CityBeat recently traded e-mails with Gross, who revealed everything from Jack Webb’s influence on his prose style to why he had no interest in interviewing a Project Runway model.
CityBeat: Writing seems like a cathartic thing for you. What is it that you enjoy about it?
Larry Gross: In sixth grade, I was introduced to some short stories written by James Thurber. I was hooked. I knew I wanted to tell stories like that, too — either making them up or writing about what people were doing around me. I enjoy the creative process, seeing where it’s all going to end up.
CB: You’ve never shied away from delving into your personal life in your work. Why?
LG: Perhaps I do it for selfish reasons, a bit of an emotional outlet, but I also think when I write something personally people can relate to what I’m saying or have been where I am.
For example, in April I wrote about suffering from depression, what I went through and how I pulled myself up from it. I got a lot of mail on it, thanking me for writing it and telling me they also suffer from depression.
CB: Your writing also has a keen interest in the rather ordinary routines and details of daily life. What is it about these activities that interest you so much?
LG: I don’t know if it’s so much the activities I like as it is simply observing everyday human behavior — what people do on a bus, what they say in a bar, how they act in a grocery store. I don’t want daily life to be boring, because for most of us a common, ordinary daily life is, for the most part, all we’re going to get. I try to find what’s interesting about it. And daily life is real life.
A month or so ago, I had a chance to interview a contestant on this Project Runway show. I think it’s a show about modeling or something. I wanted to be interested in it, wanted to interview the model for the column but the bottom line is it just didn’t interest me. What was I going to ask her: How she stays so thin? Are her breasts real? It seemed so silly to me. It wouldn’t be real. I wrote a column about a girl in Price Hill getting on a bus wearing a thong instead. That’s everyday America. That’s what I’m interested in.
CB: You have a spare, direct prose style. Was that something that came naturally, or was it something that evolved over time?

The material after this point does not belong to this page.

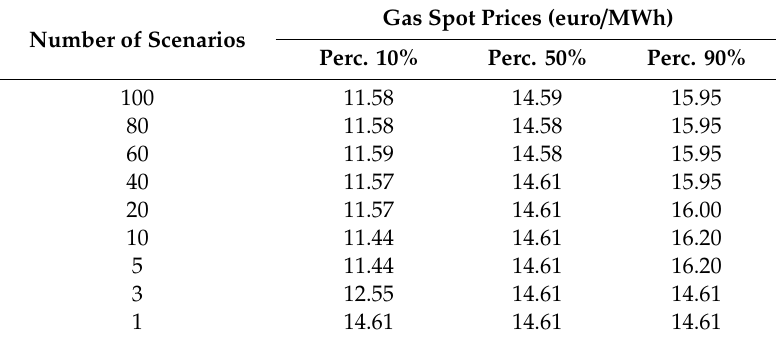
Table 9. Average 10, 50, and 90 percentiles of the probability distribution of gas spot price for di ff erent reduced sets of scenarios.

LG: I’m very aware of the spare, direct prose. It does come naturally, and I think, for the most part, it works for the column, but some of the time I want to try and get above that, and most of the time when I try, I fail. Probably many of the readers of CityBeat won’t know who Jack Webb is (Dragnet), but he had a “clipped” approach — you know, “just the facts,” and I see myself doing that too in my writing. It’s something I’m trying to improve.
CB: The column has drawn strong responses both positive and negative. Why do you think it’s often so polarizing?
LG: While I think the column is more storytelling than general column writing, I think my views on issues become clear. Readers know that I think downtown Cincinnati is unfriendly, they know how I feel about the restaurant closings downtown, they know I was upset when my favorite bartender lost her job. In the storytelling, I’m basically saying what I think, letting the reader know me. Again, they may not like me, but they will know me. I try never to play it down the middle or shy away from what I think. Basically, what you see is what you get.
LARRY GROSS reads from and discusses his book, Living Out Loud, 3 p.m. Saturday at the Main Branch of the Public Library Downtown.